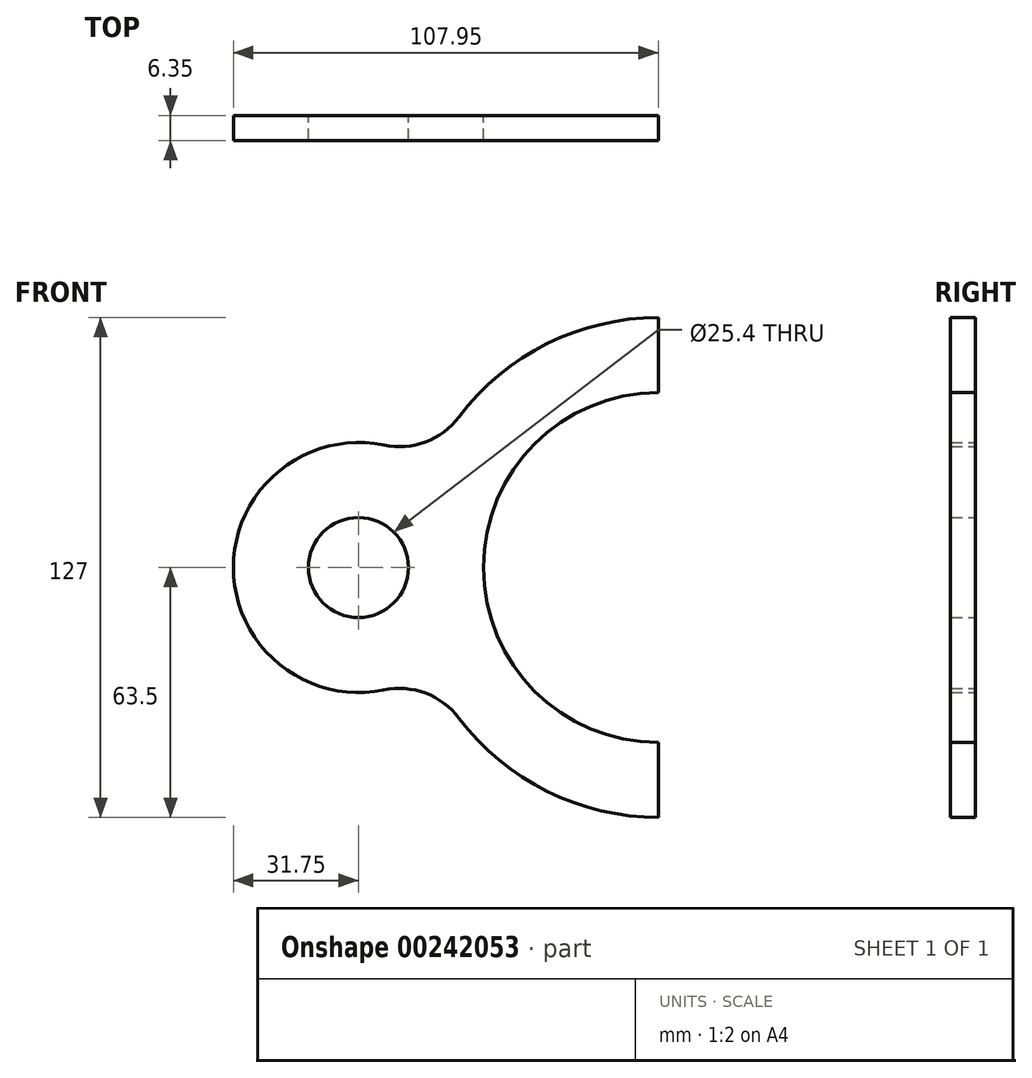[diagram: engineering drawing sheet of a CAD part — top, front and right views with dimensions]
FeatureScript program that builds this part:
annotation { "Feature Type Name" : "Feature", "Feature Type Description" : "" }
export const myFeature = defineFeature(function(context is Context, id is Id, definition is map)
    precondition{}
    {
        {
            var Q0;
            Q0=qCreatedBy(makeId("Front.planeOp"),FACE);
            var sketch = newSketch(context, id + "F0", { "sketchPlane" : qUnion([Q0])});
            skCircle(sketch, "E0", {"center": v(0, 0) * mm, "radius": 44.45 * mm});
            skArc(sketch, "E1", {"start": v(-50.65, -38.3) * mm, "mid": v(0, -63.5) * mm, "end": v(50.65, -38.3) * mm});
            skArc(sketch, "E2", {"start": v(-69.75, 31.09) * mm, "mid": v(-107.95, 0.02) * mm, "end": v(-69.79, -31.1) * mm});
            skLineSegment(sketch, "E3", {"start": v(0, 63.5) * mm, "end": v(0, -63.5) * mm});
            skArc(sketch, "E4.MirrorC", {"start": v(69.75, 31.09) * mm, "mid": v(107.95, 0.02) * mm, "end": v(69.79, -31.1) * mm});
            skCircle(sketch, "E5", {"center": v(-76.2, 0) * mm, "radius": 12.7 * mm});
            skCircle(sketch, "E6.MirrorC", {"center": v(76.2, 0) * mm, "radius": 12.7 * mm});
            skArc(sketch, "E7.MirrorC", {"start": v(-69.79, -31.1) * mm, "mid": v(-59.18, -31.93) * mm, "end": v(-50.65, -38.3) * mm});
            skArc(sketch, "E8.MirrorC", {"start": v(69.79, -31.1) * mm, "mid": v(59.18, -31.93) * mm, "end": v(50.65, -38.3) * mm});
            skArc(sketch, "E9.MirrorC", {"start": v(-69.75, 31.09) * mm, "mid": v(-59.17, 31.91) * mm, "end": v(-50.68, 38.26) * mm});
            skArc(sketch, "E10.MirrorC", {"start": v(69.75, 31.09) * mm, "mid": v(59.17, 31.91) * mm, "end": v(50.68, 38.26) * mm});
            skArc(sketch, "E11.trimOffspring", {"start": v(50.68, 38.26) * mm, "mid": v(0, 63.5) * mm, "end": v(-50.68, 38.26) * mm});
            skSolve(sketch);
        }
        {
            var Q0;
            Q0=makeQuery(id+"F0.imprint","IMPRINT",FACE,{"disambiguationData":[TD([[makeQuery(id+"F0.imprint","IMPRINT",EDGE,{"derivedFrom":sQuery(id+"F0.wireOp",EDGE,"E4.MirrorC")}),-1.0]])]});
            var Q1;
            Q1=makeQuery(id+"F0.imprint","IMPRINT",FACE,{"disambiguationData":[TD([[makeQuery(id+"F0.imprint","IMPRINT",EDGE,{"derivedFrom":sQuery(id+"F0.wireOp",EDGE,"E2")}),1.0]])]});
            extrude(context, id + "F1", {"entities" : qUnion([Q0, Q1]), "depth" : 6.35 * mm});
        }
    });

□ □ □ □

__GIVEN REQUEST__.
Can you recast the records above as a numbered list with one line per item, skipping any blank lines and leaving the pictures out?

__ANSWER TO THIS EXERCISE__.
1. [diagram: engineering drawing sheet of a CAD part — top, front and right views with dimensions]
2. FeatureScript program that builds this part:
3. annotation { "Feature Type Name" : "Feature", "Feature Type Description" : "" }
4. export const myFeature = defineFeature(function(context is Context, id is Id, definition is map)
5.     precondition{}
6.     {
7.         {
8.             var Q0;
9.             Q0=qCreatedBy(makeId("Front.planeOp"),FACE);
10.             var sketch = newSketch(context, id + "F0", { "sketchPlane" : qUnion([Q0])});
11.             skCircle(sketch, "E0", {"center": v(0, 0) * mm, "radius": 44.45 * mm});
12.             skArc(sketch, "E1", {"start": v(-50.65, -38.3) * mm, "mid": v(0, -63.5) * mm, "end": v(50.65, -38.3) * mm});
13.             skArc(sketch, "E2", {"start": v(-69.75, 31.09) * mm, "mid": v(-107.95, 0.02) * mm, "end": v(-69.79, -31.1) * mm});
14.             skLineSegment(sketch, "E3", {"start": v(0, 63.5) * mm, "end": v(0, -63.5) * mm});
15.             skArc(sketch, "E4.MirrorC", {"start": v(69.75, 31.09) * mm, "mid": v(107.95, 0.02) * mm, "end": v(69.79, -31.1) * mm});
16.             skCircle(sketch, "E5", {"center": v(-76.2, 0) * mm, "radius": 12.7 * mm});
17.             skCircle(sketch, "E6.MirrorC", {"center": v(76.2, 0) * mm, "radius": 12.7 * mm});
18.             skArc(sketch, "E7.MirrorC", {"start": v(-69.79, -31.1) * mm, "mid": v(-59.18, -31.93) * mm, "end": v(-50.65, -38.3) * mm});
19.             skArc(sketch, "E8.MirrorC", {"start": v(69.79, -31.1) * mm, "mid": v(59.18, -31.93) * mm, "end": v(50.65, -38.3) * mm});
20.             skArc(sketch, "E9.MirrorC", {"start": v(-69.75, 31.09) * mm, "mid": v(-59.17, 31.91) * mm, "end": v(-50.68, 38.26) * mm});
21.             skArc(sketch, "E10.MirrorC", {"start": v(69.75, 31.09) * mm, "mid": v(59.17, 31.91) * mm, "end": v(50.68, 38.26) * mm});
22.             skArc(sketch, "E11.trimOffspring", {"start": v(50.68, 38.26) * mm, "mid": v(0, 63.5) * mm, "end": v(-50.68, 38.26) * mm});
23.             skSolve(sketch);
24.         }
25.         {
26.             var Q0;
27.             Q0=makeQuery(id+"F0.imprint","IMPRINT",FACE,{"disambiguationData":[TD([[makeQuery(id+"F0.imprint","IMPRINT",EDGE,{"derivedFrom":sQuery(id+"F0.wireOp",EDGE,"E4.MirrorC")}),-1.0]])]});
28.             var Q1;
29.             Q1=makeQuery(id+"F0.imprint","IMPRINT",FACE,{"disambiguationData":[TD([[makeQuery(id+"F0.imprint","IMPRINT",EDGE,{"derivedFrom":sQuery(id+"F0.wireOp",EDGE,"E2")}),1.0]])]});
30.             extrude(context, id + "F1", {"entities" : qUnion([Q0, Q1]), "depth" : 6.35 * mm});
31.         }
32.     });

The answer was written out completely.